▸ Data records:
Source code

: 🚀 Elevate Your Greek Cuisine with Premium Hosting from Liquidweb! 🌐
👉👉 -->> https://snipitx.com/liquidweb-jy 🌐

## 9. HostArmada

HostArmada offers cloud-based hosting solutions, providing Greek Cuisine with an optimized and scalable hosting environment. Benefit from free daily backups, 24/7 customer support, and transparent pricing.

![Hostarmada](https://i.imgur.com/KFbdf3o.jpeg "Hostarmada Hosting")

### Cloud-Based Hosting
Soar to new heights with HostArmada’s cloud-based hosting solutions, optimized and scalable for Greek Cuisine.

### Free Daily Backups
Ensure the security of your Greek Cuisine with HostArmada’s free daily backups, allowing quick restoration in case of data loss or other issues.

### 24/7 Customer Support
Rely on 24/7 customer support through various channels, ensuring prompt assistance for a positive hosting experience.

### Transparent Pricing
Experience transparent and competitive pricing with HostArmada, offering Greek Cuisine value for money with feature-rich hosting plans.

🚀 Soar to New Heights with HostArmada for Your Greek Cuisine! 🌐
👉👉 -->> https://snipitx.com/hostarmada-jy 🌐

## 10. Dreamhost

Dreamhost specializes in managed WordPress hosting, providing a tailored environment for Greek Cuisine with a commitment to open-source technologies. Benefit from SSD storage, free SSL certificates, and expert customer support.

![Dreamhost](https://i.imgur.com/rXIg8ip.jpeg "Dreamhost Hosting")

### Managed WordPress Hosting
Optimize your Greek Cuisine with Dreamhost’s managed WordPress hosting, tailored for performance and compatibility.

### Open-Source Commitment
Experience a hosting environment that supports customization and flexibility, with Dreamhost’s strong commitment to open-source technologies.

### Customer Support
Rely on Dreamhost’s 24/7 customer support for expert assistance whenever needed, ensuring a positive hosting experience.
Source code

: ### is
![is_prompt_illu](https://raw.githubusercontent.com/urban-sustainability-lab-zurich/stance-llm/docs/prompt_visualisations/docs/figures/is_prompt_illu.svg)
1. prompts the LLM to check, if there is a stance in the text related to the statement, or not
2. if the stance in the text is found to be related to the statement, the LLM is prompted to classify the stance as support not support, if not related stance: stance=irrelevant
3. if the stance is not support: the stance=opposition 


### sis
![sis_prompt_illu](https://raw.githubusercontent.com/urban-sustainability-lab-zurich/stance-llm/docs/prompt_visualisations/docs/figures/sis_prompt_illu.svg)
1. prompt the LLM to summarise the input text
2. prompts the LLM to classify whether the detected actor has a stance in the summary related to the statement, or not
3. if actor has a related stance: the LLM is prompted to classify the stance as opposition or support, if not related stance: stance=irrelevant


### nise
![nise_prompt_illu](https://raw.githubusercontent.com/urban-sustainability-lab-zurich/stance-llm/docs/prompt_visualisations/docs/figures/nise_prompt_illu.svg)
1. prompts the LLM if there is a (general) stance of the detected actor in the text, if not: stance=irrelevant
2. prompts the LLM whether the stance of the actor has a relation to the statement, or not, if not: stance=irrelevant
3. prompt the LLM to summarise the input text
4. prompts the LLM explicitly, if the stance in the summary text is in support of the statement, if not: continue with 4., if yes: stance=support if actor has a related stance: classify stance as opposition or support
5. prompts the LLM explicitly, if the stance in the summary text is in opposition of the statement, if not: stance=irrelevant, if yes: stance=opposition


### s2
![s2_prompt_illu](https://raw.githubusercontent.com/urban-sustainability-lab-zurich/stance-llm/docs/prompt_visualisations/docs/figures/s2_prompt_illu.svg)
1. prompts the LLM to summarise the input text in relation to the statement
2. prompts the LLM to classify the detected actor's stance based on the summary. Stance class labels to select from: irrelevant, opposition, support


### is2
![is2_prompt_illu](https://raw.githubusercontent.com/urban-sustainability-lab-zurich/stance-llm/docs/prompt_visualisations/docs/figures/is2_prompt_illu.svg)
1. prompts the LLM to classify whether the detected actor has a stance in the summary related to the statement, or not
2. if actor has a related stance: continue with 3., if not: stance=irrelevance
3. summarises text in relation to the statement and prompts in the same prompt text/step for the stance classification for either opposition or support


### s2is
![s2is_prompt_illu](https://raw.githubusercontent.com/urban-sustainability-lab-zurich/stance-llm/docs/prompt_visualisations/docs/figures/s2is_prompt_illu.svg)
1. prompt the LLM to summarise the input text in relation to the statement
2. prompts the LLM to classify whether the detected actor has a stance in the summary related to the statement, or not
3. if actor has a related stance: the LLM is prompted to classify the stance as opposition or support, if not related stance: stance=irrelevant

▸ Instruction:
Reproduce every line of the data above verbatim, without any alteration.

▸ Response:
Source code

: 🚀 Elevate Your Greek Cuisine with Premium Hosting from Liquidweb! 🌐
👉👉 -->> https://snipitx.com/liquidweb-jy 🌐

## 9. HostArmada

HostArmada offers cloud-based hosting solutions, providing Greek Cuisine with an optimized and scalable hosting environment. Benefit from free daily backups, 24/7 customer support, and transparent pricing.

![Hostarmada](https://i.imgur.com/KFbdf3o.jpeg "Hostarmada Hosting")

### Cloud-Based Hosting
Soar to new heights with HostArmada’s cloud-based hosting solutions, optimized and scalable for Greek Cuisine.

### Free Daily Backups
Ensure the security of your Greek Cuisine with HostArmada’s free daily backups, allowing quick restoration in case of data loss or other issues.

### 24/7 Customer Support
Rely on 24/7 customer support through various channels, ensuring prompt assistance for a positive hosting experience.

### Transparent Pricing
Experience transparent and competitive pricing with HostArmada, offering Greek Cuisine value for money with feature-rich hosting plans.

🚀 Soar to New Heights with HostArmada for Your Greek Cuisine! 🌐
👉👉 -->> https://snipitx.com/hostarmada-jy 🌐

## 10. Dreamhost

Dreamhost specializes in managed WordPress hosting, providing a tailored environment for Greek Cuisine with a commitment to open-source technologies. Benefit from SSD storage, free SSL certificates, and expert customer support.

![Dreamhost](https://i.imgur.com/rXIg8ip.jpeg "Dreamhost Hosting")

### Managed WordPress Hosting
Optimize your Greek Cuisine with Dreamhost’s managed WordPress hosting, tailored for performance and compatibility.

### Open-Source Commitment
Experience a hosting environment that supports customization and flexibility, with Dreamhost’s strong commitment to open-source technologies.

### Customer Support
Rely on Dreamhost’s 24/7 customer support for expert assistance whenever needed, ensuring a positive hosting experience.
Source code

: ### is
![is_prompt_illu](https://raw.githubusercontent.com/urban-sustainability-lab-zurich/stance-llm/docs/prompt_visualisations/docs/figures/is_prompt_illu.svg)
1. prompts the LLM to check, if there is a stance in the text related to the statement, or not
2. if the stance in the text is found to be related to the statement, the LLM is prompted to classify the stance as support not support, if not related stance: stance=irrelevant
3. if the stance is not support: the stance=opposition 


### sis
![sis_prompt_illu](https://raw.githubusercontent.com/urban-sustainability-lab-zurich/stance-llm/docs/prompt_visualisations/docs/figures/sis_prompt_illu.svg)
1. prompt the LLM to summarise the input text
2. prompts the LLM to classify whether the detected actor has a stance in the summary related to the statement, or not
3. if actor has a related stance: the LLM is prompted to classify the stance as opposition or support, if not related stance: stance=irrelevant


### nise
![nise_prompt_illu](https://raw.githubusercontent.com/urban-sustainability-lab-zurich/stance-llm/docs/prompt_visualisations/docs/figures/nise_prompt_illu.svg)
1. prompts the LLM if there is a (general) stance of the detected actor in the text, if not: stance=irrelevant
2. prompts the LLM whether the stance of the actor has a relation to the statement, or not, if not: stance=irrelevant
3. prompt the LLM to summarise the input text
4. prompts the LLM explicitly, if the stance in the summary text is in support of the statement, if not: continue with 4., if yes: stance=support if actor has a related stance: classify stance as opposition or support
5. prompts the LLM explicitly, if the stance in the summary text is in opposition of the statement, if not: stance=irrelevant, if yes: stance=opposition


### s2
![s2_prompt_illu](https://raw.githubusercontent.com/urban-sustainability-lab-zurich/stance-llm/docs/prompt_visualisations/docs/figures/s2_prompt_illu.svg)
1. prompts the LLM to summarise the input text in relation to the statement
2. prompts the LLM to classify the detected actor's stance based on the summary. Stance class labels to select from: irrelevant, opposition, support


### is2
![is2_prompt_illu](https://raw.githubusercontent.com/urban-sustainability-lab-zurich/stance-llm/docs/prompt_visualisations/docs/figures/is2_prompt_illu.svg)
1. prompts the LLM to classify whether the detected actor has a stance in the summary related to the statement, or not
2. if actor has a related stance: continue with 3., if not: stance=irrelevance
3. summarises text in relation to the statement and prompts in the same prompt text/step for the stance classification for either opposition or support


### s2is
![s2is_prompt_illu](https://raw.githubusercontent.com/urban-sustainability-lab-zurich/stance-llm/docs/prompt_visualisations/docs/figures/s2is_prompt_illu.svg)
1. prompt the LLM to summarise the input text in relation to the statement
2. prompts the LLM to classify whether the detected actor has a stance in the summary related to the statement, or not
3. if actor has a related stance: the LLM is prompted to classify the stance as opposition or support, if not related stance: stance=irrelevant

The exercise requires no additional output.